Según lo que han planteado sus realizadores, si iban a mostrar otro costado del gigante asiático, había que hacerlo con gente extraída desde su cine y hasta desde sus calles, no desde un Hollywood cada vez más abierto a largometrajes o series protagonizadas por actores con raíces lejanas en ese país.
“Desde el principio tuve claro que quería un actor local, a ser posible alguien nuevo y sobre el que el público no tuviera una imagen creada. Idealmente me interesaba que fuera alguien que no se había criado en una gran ciudad y que no saliera de una familia rica. Vimos a mucha gente, y de repente apareció él”, ha dicho el director Ramin Bahrani sobre el proceso que lo llevó a escoger al protagonista.
El propio realizador viajó por Nueva Delhi durante dos meses para experimentar la realidad de una ciudad que se bate a ritmo caótico, viajando en micros atiborradas de pasajeros o paseando por mercados donde transitar es faena de valientes.
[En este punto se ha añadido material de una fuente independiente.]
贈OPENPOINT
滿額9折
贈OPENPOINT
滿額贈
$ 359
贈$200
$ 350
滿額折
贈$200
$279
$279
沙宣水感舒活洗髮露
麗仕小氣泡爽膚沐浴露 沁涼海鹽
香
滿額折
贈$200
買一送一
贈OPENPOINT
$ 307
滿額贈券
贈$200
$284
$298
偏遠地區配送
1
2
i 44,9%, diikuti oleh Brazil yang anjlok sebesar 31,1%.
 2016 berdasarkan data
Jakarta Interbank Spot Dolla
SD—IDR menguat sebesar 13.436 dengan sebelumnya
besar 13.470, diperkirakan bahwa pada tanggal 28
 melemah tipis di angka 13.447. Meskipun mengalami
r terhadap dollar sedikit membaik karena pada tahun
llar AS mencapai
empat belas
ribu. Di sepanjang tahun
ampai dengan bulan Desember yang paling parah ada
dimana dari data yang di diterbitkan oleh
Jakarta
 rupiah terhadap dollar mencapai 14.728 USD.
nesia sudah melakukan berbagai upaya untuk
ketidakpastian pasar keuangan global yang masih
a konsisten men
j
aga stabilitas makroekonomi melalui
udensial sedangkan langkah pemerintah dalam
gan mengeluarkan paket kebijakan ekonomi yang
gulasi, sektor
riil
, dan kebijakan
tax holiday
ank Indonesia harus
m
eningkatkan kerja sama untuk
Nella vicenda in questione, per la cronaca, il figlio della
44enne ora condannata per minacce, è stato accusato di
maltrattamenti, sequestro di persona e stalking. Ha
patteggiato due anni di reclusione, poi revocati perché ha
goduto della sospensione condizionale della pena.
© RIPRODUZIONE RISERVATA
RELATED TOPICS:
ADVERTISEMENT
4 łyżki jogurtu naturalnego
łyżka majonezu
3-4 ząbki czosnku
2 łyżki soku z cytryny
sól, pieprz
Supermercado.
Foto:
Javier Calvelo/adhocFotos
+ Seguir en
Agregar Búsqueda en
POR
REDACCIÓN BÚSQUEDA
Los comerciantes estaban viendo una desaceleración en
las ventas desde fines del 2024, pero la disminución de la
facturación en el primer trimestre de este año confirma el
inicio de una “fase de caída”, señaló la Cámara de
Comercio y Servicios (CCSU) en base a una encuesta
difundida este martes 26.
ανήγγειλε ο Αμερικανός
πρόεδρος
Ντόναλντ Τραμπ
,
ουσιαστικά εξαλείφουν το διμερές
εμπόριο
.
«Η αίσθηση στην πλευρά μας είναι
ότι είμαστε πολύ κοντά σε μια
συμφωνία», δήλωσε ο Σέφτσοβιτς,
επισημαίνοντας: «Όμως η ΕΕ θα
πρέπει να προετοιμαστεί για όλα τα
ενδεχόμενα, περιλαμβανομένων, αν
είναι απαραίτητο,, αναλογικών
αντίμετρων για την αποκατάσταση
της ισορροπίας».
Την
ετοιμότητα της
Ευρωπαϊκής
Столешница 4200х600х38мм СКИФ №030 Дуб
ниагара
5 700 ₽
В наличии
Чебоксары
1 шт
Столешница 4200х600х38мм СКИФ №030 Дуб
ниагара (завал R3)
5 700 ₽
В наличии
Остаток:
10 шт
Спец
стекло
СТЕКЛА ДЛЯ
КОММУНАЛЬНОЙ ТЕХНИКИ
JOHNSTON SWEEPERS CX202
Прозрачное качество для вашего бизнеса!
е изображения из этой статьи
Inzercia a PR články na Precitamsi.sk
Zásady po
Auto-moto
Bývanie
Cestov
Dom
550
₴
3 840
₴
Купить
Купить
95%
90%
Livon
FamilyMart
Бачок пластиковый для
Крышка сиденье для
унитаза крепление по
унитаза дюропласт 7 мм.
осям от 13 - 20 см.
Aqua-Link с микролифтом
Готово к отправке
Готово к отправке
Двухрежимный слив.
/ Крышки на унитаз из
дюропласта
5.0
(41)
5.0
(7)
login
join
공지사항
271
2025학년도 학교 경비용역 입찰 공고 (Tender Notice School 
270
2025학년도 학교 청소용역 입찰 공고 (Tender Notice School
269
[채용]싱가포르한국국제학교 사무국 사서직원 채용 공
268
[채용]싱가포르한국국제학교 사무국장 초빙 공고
Por su parte, el actor principal, Gourav, era un cantante de heavy metal cuya experiencia ante la cámara se limitaba a un puñado de papeles sin mucha importancia en televisión. Un estatus que consiguió al formarse en la mejor escuela de interpretación del país, a la que sólo pudo acceder gracias a una beca.
Rajkummar Rao, encargado de interpretar al joven adinerado que vuelve a India para poner en práctica todo lo que ha aprendido en Norteamérica, estaba en el polo opuesto: era una estrella de Bollywood y con una amplia fama ya ganada en la industria de su país. “Nunca había interpretado un personaje así. Tuve que aprender un nuevo acento, entendía cómo hablaban los americanos, pero no podía hablarlo. No quería sonar como un cliché, ni resultar forzado”, ha comentado.
Finalmente, Priyanka Chopra Jones, figura de Hollywood y la más célebre del elenco, ha sido la más entusiasta con la cinta a la hora de emitir declaraciones replicadas por distintos medios: “Las últimas cuatro décadas nos han enseñado que hay corrupción en la democracia. Necesitamos abrir los ojos y aceptar que no está funcionando. Hay una furia latente en la sociedad, en India, en América, en todas partes… Balram simboliza todo eso. Comete actos inmorales. No necesitamos admirar lo que hace para entender que hay señales y motivos de por qué pasa lo que pasa”.
En ese sentido, varios críticos han comparado el relato de Tigre blanco con el mismo que plantea la venerada cinta surcoreana Parásitos: el sistema social y político actual sólo acentúa un clasismo que deriva de forma inevitable en frustración, rabia, violencia y hasta muerte. Y no es casualidad que el cine contemporáneo muestre esas grietas desde dos gigantes cuyas economías parecían destinadas a devorarse al planeta y a los antiguos imperios que parecen colapsar.
La misma Tigre blanco lo plantea: “Estados Unidos ya está obsoleto”. Y luego aparece otra frase más gráfica: “El hombre blanco es el pasado. El futuro es del hombre amarillo y del hombre marrón”. Pero, para ello, aún debe correr demasiada sangre en las calles.